The Modern interior is distinctive with its textured trim, interesting and fresh. We checked out one in the oyster-colored leather and liked it. If you enjoy design and want something different you may love it. We're not sure how it will hold its charm over the long term, though it may make for a collector car someday.

The Luxury interior is traditional and attractive, and is our choice for commuting, business or road trips. Warmest and prettiest is a Luxury with tan leather and burr walnut wood.

The Sport line is all about the business of driving, featuring black seats with high bolsters and black and red interior trim, our choice for serious driving or a day at the circuit or just looking manly.

Regardless of trim, the 3 Series sedan's cockpit is oriented around driving, the dash angled slightly toward the driver bringing all controls within easy reach. Four circular dials (fuel gauge, speedometer, tachometer and oil temperature gauge) come with a black panel display. Climate controls are traditional BMW, intuitive and easy to operate. Overall, the trim is nice. Soft-touch plastic inside the interior door handles feels upscale. One gripe was the plastic glovebox latch, which looked and felt cheap.

The iDrive monitor sticks up above the dash, reminding us of a flat-screen television that pops out of a piece of furniture when switched on. Except this little flat-screen is always there: It does not retract into the dash, and it is not beautiful to behold, though it is easy to see and it does work well. The high-resolution display is wide, allowing a view of more real estate and more roads to the sides, useful when navigating. Real-time traffic information is provided, handy in metro areas that support it. Shift into Reverse and the rearview camera automatically displays what's behind the car, valuable for helping the driver spot a low post or a small child. In addition, Surround View with Side View and Top View offer a bird's-eye perspective of the vehicle and the area around it, very helpful in tight confines. Parking Assistant helps the driver parallel park by finding a space, turning the steering wheel, practically parking the car itself.

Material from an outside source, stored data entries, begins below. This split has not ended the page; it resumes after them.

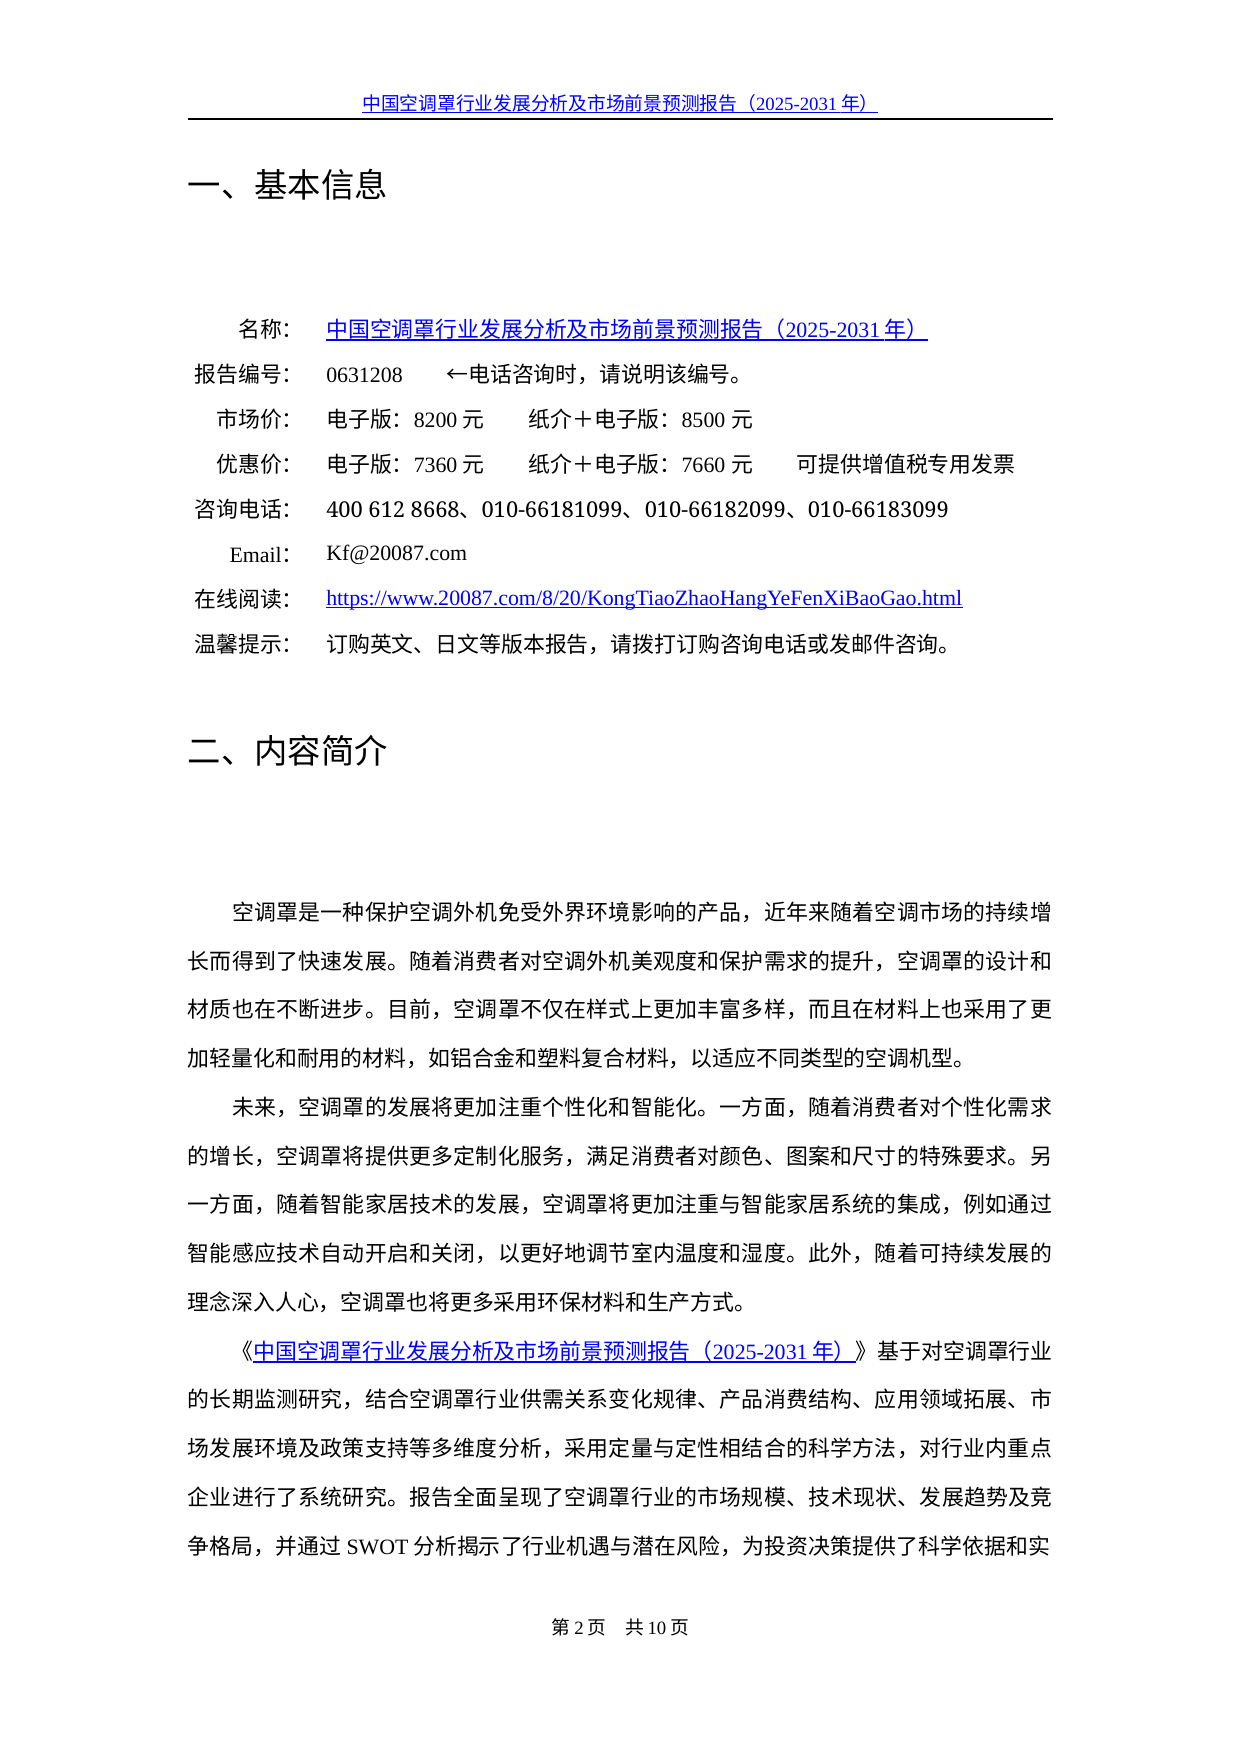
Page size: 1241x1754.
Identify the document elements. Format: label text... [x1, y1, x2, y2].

table_cell 报告编号： [167, 357, 315, 402]
table_cell [315, 582, 1073, 627]
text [187, 894, 1053, 1561]
table_cell 电子版：8200 元 纸介＋电子版：8500 元 [315, 402, 1073, 447]
table_cell 电子版：7360 元 纸介＋电子版：7660 元 可提供增值税专用发票 [315, 447, 1073, 492]
title 一、基本信息 [187, 150, 1053, 215]
table_cell 在线阅读： [167, 582, 315, 627]
table_cell 0631208 ←电话咨询时，请说明该编号。 [315, 357, 1073, 402]
title 二、内容简介 [187, 717, 1053, 782]
table_cell Kf@20087.com [315, 537, 1073, 582]
table_cell 市场价： [167, 402, 315, 447]
table_cell 订购英文、日文等版本报告，请拨打订购咨询电话或发邮件咨询。 [315, 627, 1073, 672]
table_cell 400 612 8668、010-66181099、010-66182099、010-66183099 [315, 492, 1073, 537]
table_cell 温馨提示： [167, 627, 315, 672]
table_cell 优惠价： [167, 447, 315, 492]
table_header 中国空调罩行业发展分析及市场前景预测报告（2025-2031年） [315, 312, 1073, 357]
table_cell 咨询电话： [167, 492, 315, 537]
table_header 名称： [167, 312, 315, 357]
table_cell Email： [167, 537, 315, 582]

The BMW Connected app allows users to access their music library, email, text messages and more by tethering their iPhones with the built-in cable or optional dock. BMW Apps also offers access to Pandora, subscription-based music service MOG and more.

Rear-seat roominess was increased for the 2012 BMW 3 Series sedan, providing slightly more legroom and headroom. A pair of us sat in the back seats and found them roomy with good headroom. We think the 3 Series sedan would be a fine choice for transporting four adults out to dinner. Getting in and out of the back seats is easy. When we swung our feet out, our toes didn't hit the B-pillar.

Getting into the trunk is easy. Kick your foot under the rear bumper and the system will sense your remote control and pop the trunk lid for you, handy when walking up to the car with two armloads of groceries. The trunk is about average for the class at 13 cubic feet.

Cargo space on coupes measures 11 cubic feet, while the convertible is relegated to a measly 9 cubic feet.